**Work instruction:**
Show all lines from the data that include the word "this".

####################

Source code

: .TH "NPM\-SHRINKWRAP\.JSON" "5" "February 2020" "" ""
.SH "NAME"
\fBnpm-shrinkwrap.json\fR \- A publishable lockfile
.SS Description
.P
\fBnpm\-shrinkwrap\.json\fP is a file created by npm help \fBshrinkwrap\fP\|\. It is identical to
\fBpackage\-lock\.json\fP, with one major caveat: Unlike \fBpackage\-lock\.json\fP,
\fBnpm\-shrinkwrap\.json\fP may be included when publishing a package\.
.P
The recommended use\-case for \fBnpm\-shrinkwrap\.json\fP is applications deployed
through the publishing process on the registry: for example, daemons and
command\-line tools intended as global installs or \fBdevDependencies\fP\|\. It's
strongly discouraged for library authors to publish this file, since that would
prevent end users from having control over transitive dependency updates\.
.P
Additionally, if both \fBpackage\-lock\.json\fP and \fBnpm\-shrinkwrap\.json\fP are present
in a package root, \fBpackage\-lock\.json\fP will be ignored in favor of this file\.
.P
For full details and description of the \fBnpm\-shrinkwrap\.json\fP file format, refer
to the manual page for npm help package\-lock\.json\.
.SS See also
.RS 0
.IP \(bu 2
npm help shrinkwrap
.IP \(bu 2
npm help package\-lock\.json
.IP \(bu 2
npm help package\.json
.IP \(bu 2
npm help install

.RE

####################

**Output:**
strongly discouraged for library authors to publish this file, since that would
in a package root, \fBpackage\-lock\.json\fP will be ignored in favor of this file\.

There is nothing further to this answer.